En setiembre del 2008, la caída de la compañía de servicios financieros Lehman Brothers desencadenó un terremoto económico mundial. La llamada Gran Recesión, que se inició con la explosión de la burbuja inmobiliaria en EEUU, llegó a su clímax con la quiebra de Lehman, lo que generó una profunda crisis de confianza que desnudó los excesos de las grandes economías: su enorme endeudamiento público y privado, la fragilidad de su sistema financiero pobremente regulado, la insostenibilidad de sus sistemas de bienestar social, su falta de competitividad y sus rígidos mercados de trabajo que discriminan a los más jóvenes.
Para el Perú, por otro lado, el 2008 fue un año brillante: la economía creció casi 10%, la inversión privada –que representa más del 80% de la inversión total– aumentó 25,8%, aumentó el empleo y la recaudación fiscal de manera notable, y la pobreza siguió decreciendo fuertemente.
En cambio, al año siguiente el crecimiento se desplomó hasta solo 0,9% en medio de la desconfianza e incertidumbre causadas por la crisis internacional. El Perú no tenía los problemas subyacentes de los países en crisis, sino todo lo contrario: el país poseía sólidos fundamentos económicos: superávit fiscal, reservas internacionales cuantiosas, una deuda pública pequeña y un Tesoro Público con dinero ahorrado equivalente a más del 10% del PBI. En otras palabras, el Perú estaba dotado para capear la crisis sin recurrir a ayuda externa alguna. ¿Qué había sucedido entonces para justificar semejante freno? Sucede que la crisis externa había diezmado la confianza empresarial de manera tan grave que la inversión privada, lejos de crecer vigorosamente como el año anterior, cayó en más de 15%. No solo eso: la erosión de la confianza fue tan grande que provocó que las empresas disminuyeran su ritmo de producción y sus importaciones, lo que hizo que sus stocks cayeran de manera abrupta. Solo estos dos factores, la caída de la inversión y de los stocks, provocados por la desconfianza empresarial fueron responsables de 7,1% menos de crecimiento en el 2009. Es decir, el desánimo empresarial, originado en el extranjero, causó que la economía peruana creciera 0,9% en lugar de 8%. Esos 7,1 puntos porcentuales de menor crecimiento significaron unos 350.000 menos empleos y 5.300 millones de soles de menor recaudación fiscal.
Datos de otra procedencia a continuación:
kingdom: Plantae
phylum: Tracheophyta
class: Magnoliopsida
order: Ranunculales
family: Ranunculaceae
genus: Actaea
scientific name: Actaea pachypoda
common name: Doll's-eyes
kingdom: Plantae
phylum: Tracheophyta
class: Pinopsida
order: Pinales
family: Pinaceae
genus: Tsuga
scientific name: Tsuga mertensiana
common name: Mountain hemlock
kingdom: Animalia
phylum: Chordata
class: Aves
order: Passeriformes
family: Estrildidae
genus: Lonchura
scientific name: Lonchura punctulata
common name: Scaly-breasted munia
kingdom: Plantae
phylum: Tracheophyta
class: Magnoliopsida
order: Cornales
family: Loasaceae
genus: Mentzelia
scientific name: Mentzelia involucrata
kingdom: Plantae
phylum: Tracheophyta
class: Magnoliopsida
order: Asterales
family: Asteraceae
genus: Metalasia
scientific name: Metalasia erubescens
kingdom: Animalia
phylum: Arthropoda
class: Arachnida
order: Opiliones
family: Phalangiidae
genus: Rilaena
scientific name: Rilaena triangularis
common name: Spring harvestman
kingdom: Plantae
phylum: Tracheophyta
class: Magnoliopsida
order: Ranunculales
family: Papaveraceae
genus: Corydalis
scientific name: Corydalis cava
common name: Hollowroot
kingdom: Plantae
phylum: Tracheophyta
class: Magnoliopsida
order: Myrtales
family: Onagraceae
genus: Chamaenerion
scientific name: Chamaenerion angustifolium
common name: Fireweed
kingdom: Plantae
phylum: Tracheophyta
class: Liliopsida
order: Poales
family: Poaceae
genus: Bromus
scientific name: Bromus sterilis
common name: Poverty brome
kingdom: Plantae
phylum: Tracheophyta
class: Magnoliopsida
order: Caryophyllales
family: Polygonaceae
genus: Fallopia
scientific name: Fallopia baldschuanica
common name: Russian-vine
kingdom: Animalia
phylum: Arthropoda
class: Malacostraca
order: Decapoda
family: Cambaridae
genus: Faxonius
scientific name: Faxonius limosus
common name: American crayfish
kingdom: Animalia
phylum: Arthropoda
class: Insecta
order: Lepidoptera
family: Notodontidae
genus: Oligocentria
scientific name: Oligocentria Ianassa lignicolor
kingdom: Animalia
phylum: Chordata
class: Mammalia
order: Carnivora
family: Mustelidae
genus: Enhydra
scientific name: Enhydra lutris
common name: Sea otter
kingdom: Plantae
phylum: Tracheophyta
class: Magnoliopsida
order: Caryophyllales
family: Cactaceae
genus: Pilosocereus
Es fácil comprobar que el crecimiento y empleo del Perú actual dependen de manera decisiva del comportamiento del sector privado y este, a su vez, sigue de manera asombrosa al nivel de confianza, tal como se ve en el gráfico donde hemos desplazado hacia adelante dos trimestres la fecha del nivel de confianza registrado para comprobar que coincide de manera casi perfecta con el comportamiento de la inversión privada como realmente ocurrió.
Hace dos meses el Presidente Humala criticaba, de manera quizá poco elegante, a los gobiernos anteriores por atribuirse el mérito del crecimiento económico que hoy disfrutamos. Tenía razón; el crecimiento actual es mérito de la laboriosidad de nuestro pueblo y el empuje de empresarios grandes y pequeños, pero se equivoca el presidente al no reparar en que su actual popularidad se basa en ese crecimiento que puede desvanecerse, ya no por la crisis externa, sino por el daño auto infligido a la confianza que produce la clarísima marca estatista de los últimos anuncios de su Gobierno, por sugerir que en Venezuela hay ejemplos a seguir, por la aparente indiferencia ante importantes proyectos paralizados o postergados en minería y petróleo, por la falta de pericia y compromiso para conducir los procesos de consulta previa, por la falta de disposición en enfrentar al terrorismo blanco del movimiento antiminero, y por su ambigüedad frente a la suspicacia que rodea una eventual candidatura de su esposa. En efecto, el presidente parece estar jugando con fuego sin reparar que su popularidad puede incinerarse si ocasiona el fin de la bonanza económica, esta vez ya no a causa de eventos que suceden a miles de kilómetros, sino por actos originados en su propia casa.